### DOCUMENT EXCERPT
··········
The mix CD is only 15 tracks long, and it came without a track list, but that's OK; a person listening gets the gist. These are all recorded-in-a-garage-while-in-a-cheery-mood-type songs: Harlem, early Belle and Sebastian, the like. It makes you feel like putting on loose jeans, drinking artisanal beers, and playing ironic '80s video games on mute. I like playing it really loud when it's cold enough to merit driving in New Orleans. 

I got the mix CD in the mail from a person I have met only twice. Once in New Orleans as mutual admirers of each others' comedy (we had sex; it was great); and once where he lives as mutual admirers of each others' comedy (he must have been sleeping with someone semi-monogamously, or I put on a lot of weight unknowingly since the first time we met, because he treated me like his buddy Stanley and ended our hang-out with a shoulder punch). Despite knowing very little about this person, we have stayed semi-regular pen-pals -- except that we entered into the very dangerous letters-must-increasingly-upgrade spiral of futility. 

Sometimes you become pen pals with a person, and it's great. You both feel totally OK with sending each other postcards with funny pictures on the front, and nothing much has to be said in the note. Maybe it's just an acknowledgement of a small thing that happened that day; maybe it's a quick question and a hasty explanation of the picture. Those epistolaries are destined to be long-lasting and sustainable.

But sometimes you become pen pals with a person, and at FIRST it's great. But then you get a letter from the person that's amazing -- I mean, this thing should go in some kind of indie compilation of old-fashioned letters in the modern age. (Why do people write letters anymore anyway? Who cares, because this letter is Joaquin Phoenix of hand-written shit. It needs no explanation. It is a wonder. You want its autograph.) And then you feel pressure to write an even BETTER letter than this person's letter. Then THEY write you an EVEN MORE INCREDIBLE LETTER BACK. Then THAT letter, in all its glory, just sits on your desk. Every time you look at it, your stomach lurches with nauseous intimidation. To respond to this letter would take an hour AT LEAST -- and who has an hour? You swear you will make the time. You promise. But the more time passes, the more the letter becomes a symbol of ignominy. You tell yourself you will make up for how much time has passed by writing THE LETTER TO END ALL LETTERS. It will take you a whole Saturday, but you'll find a whole Saturday one of these Saturdays. Eventually, a month goes by, and that letter sitting on your desk might as well be the one sewn to Hester Prynne's dress because that's how much shame it invokes. You hide it so you don't have a panic attack. And then suddenly it's been six months, and you haven't responded. And then you just text the person to say you're sorry.
··········
### SUPPLIED INFORMATION

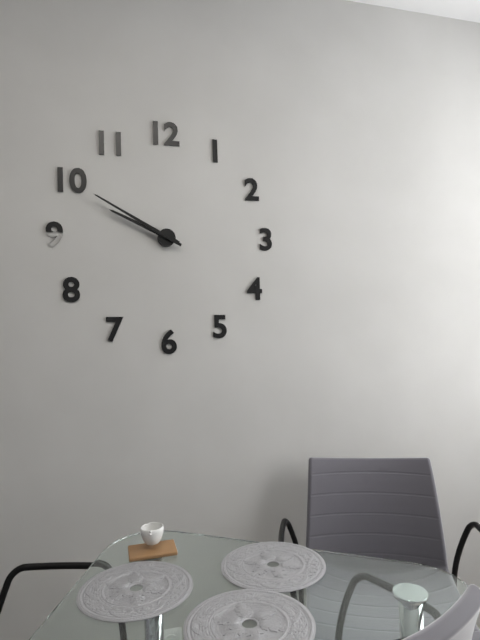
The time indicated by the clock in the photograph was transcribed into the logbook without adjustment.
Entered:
··········
### TASK LIST
A – In the essay about the mix CD and pen pals, how many tracks are on the mix CD?
B – Continue the essay about the mix CD and pen pals, starting after its final sentence.

### TASK-BY-TASK OUTPUTS
A – 15 tracks.

B –
That's what happened with this friend. I don't remember who texted whom, but the conversation went like this:

Hey, sorry I haven't written you in a while. How are you?

Oh, it's OK, I totally forgot about it. I'm... sad. How are you?

Also sad.

That sucks.

Yeah. Maybe it's the winter.

Maybe everything in the world is the worst.

Everything in the world is the worst FOR REAL.

High five.

After 150 more text messages like this spread over a couple days, I got a package in the mail that contained a paperback novella, a painted box of matches, the mix CD, and a note card that said, "Everything's Kind of Alright and That's Alright." I pinned the note card above my desk. I look at it all the time with the kind of melancholy righteousness of a college freshman gazing at the brand new "Keep Calm and Carry On" poster she thumbtacked to her ceiling; you know, "just in case."

Anyway, the point is that I love this mix CD. It's amazing how tiny the window of relevance was for mix CDs. The '80s and '90s had mix tapes on lock, and honestly, most of us were still making them in the early ots. Even now, mix tapes have ironic hipster appeal -- a boy I met on OKCupid who listed the six things he couldn't live without as "PBR, American Spirits, and who cares" (seriously) made me a mix tape just a few years ago; because, of course he did.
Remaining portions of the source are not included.